I haven't read enough of this thread to know whose side I'm taking, but I do understand that people who follow baseball and watch baseball and coach and manage and scout baseball are way better at telling you whether someone is a "good" or "not good" fielder than UZR. The human eye can tell the difference between routine plays and great plays, botched easy plays and botched tough plays, and also tell you whether a player is more or less likely to boot a baseball or be out of position, or not paying attention, when the pressure is on than during the late innings of a blowout.
I certainly understand statistics (WAR, OPS+, etc.) that attempt to take individual statistics and turn them into something that measures a player's impact on his team and the game. I think those statistics are maturing and are valuable. I think there will also be a measure of fielding at some point, but getting into a discussion about the "value" of UZR as it relates to an ability to tell whether someone is a good or bad fielder (regardless of the sample size, though I do agree that larger sample sizes over several seasons are more valuable than whether someone went a month without an error), ignores the realities of baseball.

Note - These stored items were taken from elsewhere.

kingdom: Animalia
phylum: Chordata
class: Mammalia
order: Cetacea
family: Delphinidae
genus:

JJ was a sure-handed shortstop with limited range (and that's exactly why the Twins got rid of him - they thought they needed more speed on the bases and in the field in order to take that next step, which hindsight tells us was an improvident move); Valencia occasionally made good plays, but too often did not make routine plays, and this failing seemed to increase with the pressure of a situation. He also consistently struck me as a person whose head was not 100% into the game. I don't know what UZR says about either of those guys - I just know by watching a bunch of baseball that I trusted Hardy and didn't trust Valencia.
If someone tells me, then, that UZR says that Valencia is a better fielder than Hardy, or even that he was for a short period of time, I tell them that UZR is an inaccurate measure of fielding.
This post is nearly perfect. The only thing I disagree with... I don't recall ever seeing Valencia make a great play. At least... not as often as I see others make a great play... Everything else is spot on.
This discussion is a case of everyone being kinda right. A big part of my job is stats and one advantage I have over a lot of people who are looking at the same stats is recognizing conclusions based on bad or insufficient data. Others will take the flawed data and let it lead them in the wrong direction. I believe I'm able to toss out the bad stuff,
UZR is just plain bad data. It's based on typical zones and they are assigned to a position. It doesn't take into account that players don't play in the same spot batter to batter. This is just one thing in the many shades of defense that help keep runs off the board. Failing to get that out keeps your defense on the field and the damage can be 5 or 6 runs or it can be nothing if the next batter is simply retired.
Chief is right... You can put as much bad data together and increase the sample size... It's still bad data and the result will be flawed...
Brock is right... Increasing the sample size will stabilize the result and make it more reliable. If you study jackknife replication... You understand that results will replicate at a certain point.
One thing to always keep in mind with baseball metrics... Including offensive metrics. The data is constantly changing. Player improve... Players get worse. They get hot... They get cold... The length of the hotness and coldness goes up and down. Sample Size only matters if the data is consistent. There is nothing consistent about baseball. Baseball Stats are great... Baseball Stats are valuable but there is some bogus stuff out there and making it gospel will ultimately be a mistake. Combo the stats with your eyes and you have a better chance at a solid conclusion.
Defensive metrics will get better because smart people are working on it but if the result rendered today says that Valencia is a defensive friend of the pitchers. It's bad data leading to a bad result.
This post from tmerrickkeller says it perfectly... Just watch Valencia play defense.